━━━━━ Supplied records ━━━━━
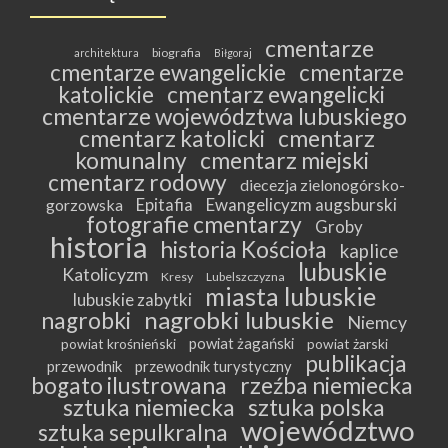
cmentarze
biografia
architektura
Biłgoraj
cmentarze ewangelickie
cmentarze
katolickie
cmentarz ewangelicki
cmentarze województwa lubuskiego
cmentarz katolicki
cmentarz
komunalny
cmentarz miejski
cmentarz rodowy
diecezja zielonogórsko-
Epitafia
Ewangelicyzm augsburski
gorzowska
fotografie cmentarzy
Groby
historia
historia Kościoła
kaplice
lubuskie
Katolicyzm
Kresy
Lubelszczyzna
miasta lubuskie
lubuskie zabytki
nagrobki lubuskie
nagrobki
Niemcy
powiat żagański
powiat krośnieński
powiat żarski
publikacja
przewodnik
przewodnik turystyczny
bogato ilustrowana
rzeźba niemiecka
sztuka niemiecka
sztuka polska
województwo
sztuka sepulkralna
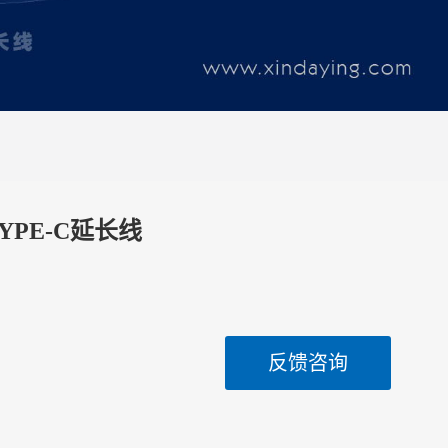
TYPE-C延长线
反馈咨询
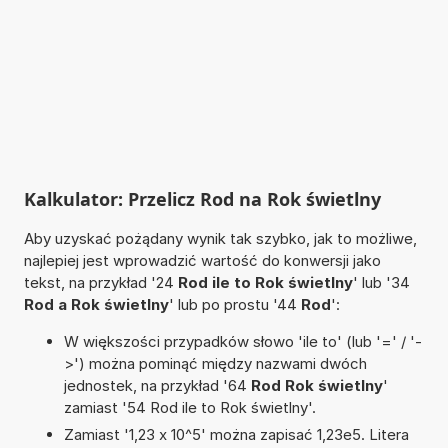
Kalkulator: Przelicz Rod na Rok świetlny
Aby uzyskać pożądany wynik tak szybko, jak to możliwe,
najlepiej jest wprowadzić wartość do konwersji jako
tekst, na przykład '24
Rod ile to Rok świetlny
' lub '34
Rod a Rok świetlny
' lub po prostu '44
Rod
':
W większości przypadków słowo 'ile to' (lub '=' / '-
>') można pominąć między nazwami dwóch
jednostek, na przykład '64
Rod Rok świetlny
'
zamiast '54 Rod ile to Rok świetlny'.
Zamiast '1,23 x 10^5' można zapisać 1,23e5. Litera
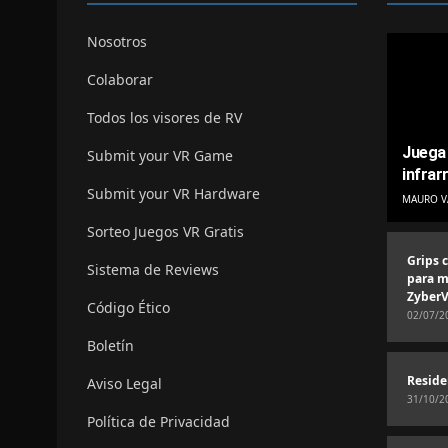
Nosotros
Colaborar
Todos los visores de RV
Juega 
Submit your VR Game
infrar
Submit your VR Hardware
MAURO V
Sorteo Juegos VR Gratis
Grips 
Sistema de Reviews
para m
ZyberV
Código Ético
02/07/2
Boletín
Reside
Aviso Legal
31/10/2
Política de Privacidad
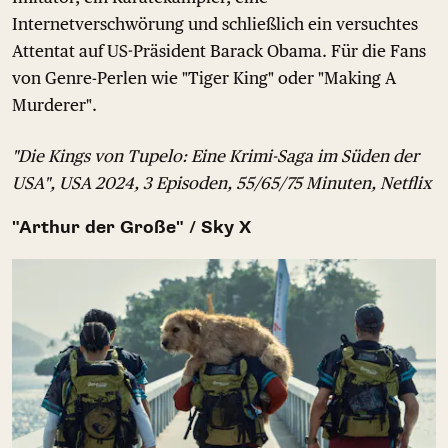
Internetverschwörung und schließlich ein versuchtes
Attentat auf US-Präsident Barack Obama. Für die Fans
von Genre-Perlen wie "Tiger King" oder "Making A
Murderer".
"Die Kings von Tupelo: Eine Krimi-Saga im Süden der
USA", USA 2024, 3 Episoden, 55/65/75 Minuten, Netflix
"Arthur der Große" / Sky X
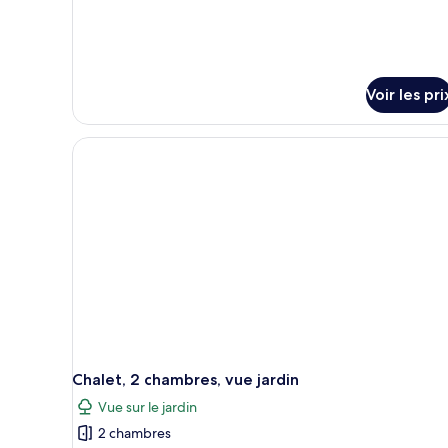
chambres,
vue
fleuve
Voir les pri
Chalet, 2 chambres, vue jardin
Vue sur le jardin
2 chambres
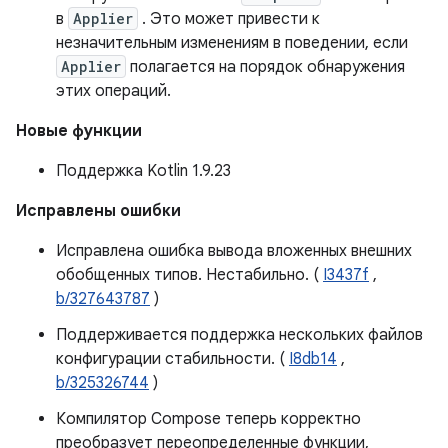
в
Applier
. Это может привести к
незначительным изменениям в поведении, если
Applier
полагается на порядок обнаружения
этих операций.
Новые функции
Поддержка Kotlin 1.9.23
Исправлены ошибки
Исправлена ​​ошибка вывода вложенных внешних
обобщенных типов. Нестабильно. (
I3437f
,
b/327643787
)
Поддерживается поддержка нескольких файлов
конфигурации стабильности. (
I8db14
,
b/325326744
)
Компилятор Compose теперь корректно
преобразует переопределенные функции,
━━━━━
Retype every entry word for word, but do not carry over the pictures.

cmentarze
biografia
architektura
Biłgoraj
cmentarze ewangelickie
cmentarze
katolickie
cmentarz ewangelicki
cmentarze województwa lubuskiego
cmentarz katolicki
cmentarz
komunalny
cmentarz miejski
cmentarz rodowy
diecezja zielonogórsko-
Epitafia
Ewangelicyzm augsburski
gorzowska
fotografie cmentarzy
Groby
historia
historia Kościoła
kaplice
lubuskie
Katolicyzm
Kresy
Lubelszczyzna
miasta lubuskie
lubuskie zabytki
nagrobki lubuskie
nagrobki
Niemcy
powiat żagański
powiat krośnieński
powiat żarski
publikacja
przewodnik
przewodnik turystyczny
bogato ilustrowana
rzeźba niemiecka
sztuka niemiecka
sztuka polska
województwo
sztuka sepulkralna
TYPE-C延长线
反馈咨询
Kalkulator: Przelicz Rod na Rok świetlny
Aby uzyskać pożądany wynik tak szybko, jak to możliwe,
najlepiej jest wprowadzić wartość do konwersji jako
tekst, na przykład '24
Rod ile to Rok świetlny
' lub '34
Rod a Rok świetlny
' lub po prostu '44
Rod
':
W większości przypadków słowo 'ile to' (lub '=' / '-
>') można pominąć między nazwami dwóch
jednostek, na przykład '64
Rod Rok świetlny
'
zamiast '54 Rod ile to Rok świetlny'.
Zamiast '1,23 x 10^5' można zapisać 1,23e5. Litera
Nosotros
Colaborar
Todos los visores de RV
Juega 
Submit your VR Game
infrar
Submit your VR Hardware
MAURO V
Sorteo Juegos VR Gratis
Grips 
Sistema de Reviews
para m
ZyberV
Código Ético
02/07/2
Boletín
Reside
Aviso Legal
31/10/2
Política de Privacidad
Internetverschwörung und schließlich ein versuchtes
Attentat auf US-Präsident Barack Obama. Für die Fans
von Genre-Perlen wie "Tiger King" oder "Making A
Murderer".
"Die Kings von Tupelo: Eine Krimi-Saga im Süden der
USA", USA 2024, 3 Episoden, 55/65/75 Minuten, Netflix
"Arthur der Große" / Sky X
chambres,
vue
fleuve
Voir les pri
Chalet, 2 chambres, vue jardin
Vue sur le jardin
2 chambres
в
Applier
. Это может привести к
незначительным изменениям в поведении, если
Applier
полагается на порядок обнаружения
этих операций.
Новые функции
Поддержка Kotlin 1.9.23
Исправлены ошибки
Исправлена ​​ошибка вывода вложенных внешних
обобщенных типов. Нестабильно. (
I3437f
,
b/327643787
)
Поддерживается поддержка нескольких файлов
конфигурации стабильности. (
I8db14
,
b/325326744
)
Компилятор Compose теперь корректно
преобразует переопределенные функции,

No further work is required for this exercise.